Activity:
Search the data for "сведения". Each line containing it is to be copied.

============

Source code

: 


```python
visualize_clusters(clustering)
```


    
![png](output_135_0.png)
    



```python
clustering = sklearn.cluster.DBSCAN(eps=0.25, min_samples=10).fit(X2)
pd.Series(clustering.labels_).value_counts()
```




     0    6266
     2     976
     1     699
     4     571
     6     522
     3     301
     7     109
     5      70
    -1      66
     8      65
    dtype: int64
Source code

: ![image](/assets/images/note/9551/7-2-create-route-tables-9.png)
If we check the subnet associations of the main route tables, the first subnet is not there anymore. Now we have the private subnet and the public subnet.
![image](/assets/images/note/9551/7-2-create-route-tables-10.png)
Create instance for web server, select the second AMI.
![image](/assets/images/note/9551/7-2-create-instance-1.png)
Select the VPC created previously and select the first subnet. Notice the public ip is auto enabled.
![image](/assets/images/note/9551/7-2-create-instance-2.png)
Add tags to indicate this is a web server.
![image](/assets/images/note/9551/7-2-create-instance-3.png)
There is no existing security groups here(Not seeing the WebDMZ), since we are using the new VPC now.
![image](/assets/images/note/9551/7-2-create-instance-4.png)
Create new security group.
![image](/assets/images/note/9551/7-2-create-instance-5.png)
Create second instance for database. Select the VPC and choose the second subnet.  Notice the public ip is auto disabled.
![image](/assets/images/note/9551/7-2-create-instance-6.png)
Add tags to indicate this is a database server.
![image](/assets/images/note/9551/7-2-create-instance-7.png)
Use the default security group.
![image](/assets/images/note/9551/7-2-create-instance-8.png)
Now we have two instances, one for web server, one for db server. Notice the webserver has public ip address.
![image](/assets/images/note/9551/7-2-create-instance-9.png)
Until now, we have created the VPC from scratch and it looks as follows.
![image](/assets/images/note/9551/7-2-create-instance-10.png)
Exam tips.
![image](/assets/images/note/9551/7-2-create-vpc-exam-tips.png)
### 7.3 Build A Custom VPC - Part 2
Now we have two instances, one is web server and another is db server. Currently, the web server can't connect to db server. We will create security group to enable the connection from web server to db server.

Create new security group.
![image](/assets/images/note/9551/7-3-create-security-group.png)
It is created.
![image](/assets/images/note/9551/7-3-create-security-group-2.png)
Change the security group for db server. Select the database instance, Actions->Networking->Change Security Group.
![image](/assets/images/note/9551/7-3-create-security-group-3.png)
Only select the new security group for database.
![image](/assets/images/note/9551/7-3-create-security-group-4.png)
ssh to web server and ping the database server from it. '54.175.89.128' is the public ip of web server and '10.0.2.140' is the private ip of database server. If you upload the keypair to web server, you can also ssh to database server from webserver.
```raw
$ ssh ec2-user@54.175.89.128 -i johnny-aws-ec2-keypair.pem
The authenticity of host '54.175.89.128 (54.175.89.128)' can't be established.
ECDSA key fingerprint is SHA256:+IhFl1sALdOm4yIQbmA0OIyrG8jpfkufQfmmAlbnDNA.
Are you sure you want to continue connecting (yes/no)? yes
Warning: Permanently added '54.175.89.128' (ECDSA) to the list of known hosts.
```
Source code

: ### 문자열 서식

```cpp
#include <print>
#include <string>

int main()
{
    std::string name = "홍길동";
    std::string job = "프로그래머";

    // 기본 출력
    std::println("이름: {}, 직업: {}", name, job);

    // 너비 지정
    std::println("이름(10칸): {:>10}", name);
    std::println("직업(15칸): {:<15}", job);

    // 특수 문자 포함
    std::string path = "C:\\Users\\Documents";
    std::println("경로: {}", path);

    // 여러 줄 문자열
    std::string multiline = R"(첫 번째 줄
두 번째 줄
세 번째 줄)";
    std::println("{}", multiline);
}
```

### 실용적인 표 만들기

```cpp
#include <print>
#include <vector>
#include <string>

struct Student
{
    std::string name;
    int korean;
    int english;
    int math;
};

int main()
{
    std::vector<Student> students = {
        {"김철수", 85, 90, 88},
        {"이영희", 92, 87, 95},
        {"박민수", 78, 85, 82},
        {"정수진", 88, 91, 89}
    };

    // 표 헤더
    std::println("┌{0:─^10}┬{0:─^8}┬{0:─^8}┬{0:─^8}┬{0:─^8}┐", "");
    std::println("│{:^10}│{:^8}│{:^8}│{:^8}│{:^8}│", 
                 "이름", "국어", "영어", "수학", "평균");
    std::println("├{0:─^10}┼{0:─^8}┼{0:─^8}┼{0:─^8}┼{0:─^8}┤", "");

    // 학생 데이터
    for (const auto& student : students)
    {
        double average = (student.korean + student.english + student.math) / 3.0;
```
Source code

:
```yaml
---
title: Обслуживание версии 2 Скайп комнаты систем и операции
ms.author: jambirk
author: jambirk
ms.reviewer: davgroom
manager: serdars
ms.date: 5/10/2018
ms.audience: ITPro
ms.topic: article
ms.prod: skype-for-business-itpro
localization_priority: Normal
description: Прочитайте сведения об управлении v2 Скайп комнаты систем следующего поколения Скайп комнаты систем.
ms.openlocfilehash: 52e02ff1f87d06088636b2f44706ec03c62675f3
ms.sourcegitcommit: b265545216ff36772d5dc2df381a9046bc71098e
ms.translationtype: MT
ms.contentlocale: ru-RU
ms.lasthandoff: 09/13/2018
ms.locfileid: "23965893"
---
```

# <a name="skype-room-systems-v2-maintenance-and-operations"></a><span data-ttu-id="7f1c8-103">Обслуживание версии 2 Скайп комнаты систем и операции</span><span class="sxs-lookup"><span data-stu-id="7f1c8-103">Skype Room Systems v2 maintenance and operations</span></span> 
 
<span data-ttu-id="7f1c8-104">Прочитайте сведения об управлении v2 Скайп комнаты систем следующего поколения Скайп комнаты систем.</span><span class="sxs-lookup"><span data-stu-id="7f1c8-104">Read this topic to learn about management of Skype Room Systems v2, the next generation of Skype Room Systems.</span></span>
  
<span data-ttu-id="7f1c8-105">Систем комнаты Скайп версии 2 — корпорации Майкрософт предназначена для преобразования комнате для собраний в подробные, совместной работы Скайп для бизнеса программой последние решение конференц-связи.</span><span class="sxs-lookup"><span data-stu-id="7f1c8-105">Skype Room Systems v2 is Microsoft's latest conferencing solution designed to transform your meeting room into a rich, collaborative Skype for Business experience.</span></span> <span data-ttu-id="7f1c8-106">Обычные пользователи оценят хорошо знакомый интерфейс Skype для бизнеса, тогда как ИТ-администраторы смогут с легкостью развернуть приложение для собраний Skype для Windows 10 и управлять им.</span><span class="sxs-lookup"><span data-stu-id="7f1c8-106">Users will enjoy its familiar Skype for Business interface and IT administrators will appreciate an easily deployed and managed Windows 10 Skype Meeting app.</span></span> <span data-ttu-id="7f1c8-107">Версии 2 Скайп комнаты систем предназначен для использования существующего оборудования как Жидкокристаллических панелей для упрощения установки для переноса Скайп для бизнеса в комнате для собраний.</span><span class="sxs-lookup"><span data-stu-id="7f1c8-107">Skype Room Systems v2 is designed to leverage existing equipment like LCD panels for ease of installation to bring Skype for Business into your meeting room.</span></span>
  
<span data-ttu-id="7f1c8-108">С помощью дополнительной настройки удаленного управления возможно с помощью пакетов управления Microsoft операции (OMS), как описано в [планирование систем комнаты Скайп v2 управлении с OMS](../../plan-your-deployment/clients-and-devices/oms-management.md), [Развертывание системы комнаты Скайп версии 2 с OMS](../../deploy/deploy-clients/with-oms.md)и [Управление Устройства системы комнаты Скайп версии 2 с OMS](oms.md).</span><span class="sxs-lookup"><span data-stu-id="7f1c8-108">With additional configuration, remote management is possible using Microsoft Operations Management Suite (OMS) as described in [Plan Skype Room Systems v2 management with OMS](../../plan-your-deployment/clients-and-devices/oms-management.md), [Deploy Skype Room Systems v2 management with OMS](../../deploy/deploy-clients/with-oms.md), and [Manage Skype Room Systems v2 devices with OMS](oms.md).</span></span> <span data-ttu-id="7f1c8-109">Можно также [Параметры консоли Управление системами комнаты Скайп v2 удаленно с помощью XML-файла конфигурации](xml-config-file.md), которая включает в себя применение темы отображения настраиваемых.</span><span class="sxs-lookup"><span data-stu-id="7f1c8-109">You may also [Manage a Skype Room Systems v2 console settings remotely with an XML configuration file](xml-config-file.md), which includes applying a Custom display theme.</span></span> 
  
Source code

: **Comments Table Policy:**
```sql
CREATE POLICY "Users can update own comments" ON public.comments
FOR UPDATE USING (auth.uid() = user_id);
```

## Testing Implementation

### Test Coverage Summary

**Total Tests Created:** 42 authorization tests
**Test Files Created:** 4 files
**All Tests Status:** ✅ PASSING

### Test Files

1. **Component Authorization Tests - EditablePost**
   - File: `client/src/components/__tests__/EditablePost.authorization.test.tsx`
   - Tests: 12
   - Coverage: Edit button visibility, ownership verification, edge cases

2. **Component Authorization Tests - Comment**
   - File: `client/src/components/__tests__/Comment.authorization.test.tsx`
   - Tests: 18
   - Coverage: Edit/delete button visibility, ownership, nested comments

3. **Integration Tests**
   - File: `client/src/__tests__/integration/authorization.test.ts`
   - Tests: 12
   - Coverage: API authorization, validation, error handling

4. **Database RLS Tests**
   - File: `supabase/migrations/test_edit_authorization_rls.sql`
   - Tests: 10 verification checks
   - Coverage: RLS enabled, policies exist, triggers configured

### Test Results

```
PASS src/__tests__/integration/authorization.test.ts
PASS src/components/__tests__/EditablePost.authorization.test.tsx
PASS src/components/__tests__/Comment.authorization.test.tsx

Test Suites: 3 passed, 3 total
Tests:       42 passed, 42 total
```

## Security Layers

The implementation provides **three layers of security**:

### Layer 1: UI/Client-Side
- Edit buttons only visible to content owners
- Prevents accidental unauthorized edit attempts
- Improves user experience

============

Result of the task:
description: Прочитайте сведения об управлении v2 Скайп комнаты систем следующего поколения Скайп комнаты систем.
<span data-ttu-id="7f1c8-104">Прочитайте сведения об управлении v2 Скайп комнаты систем следующего поколения Скайп комнаты систем.</span><span class="sxs-lookup"><span data-stu-id="7f1c8-104">Read this topic to learn about management of Skype Room Systems v2, the next generation of Skype Room Systems.</span></span>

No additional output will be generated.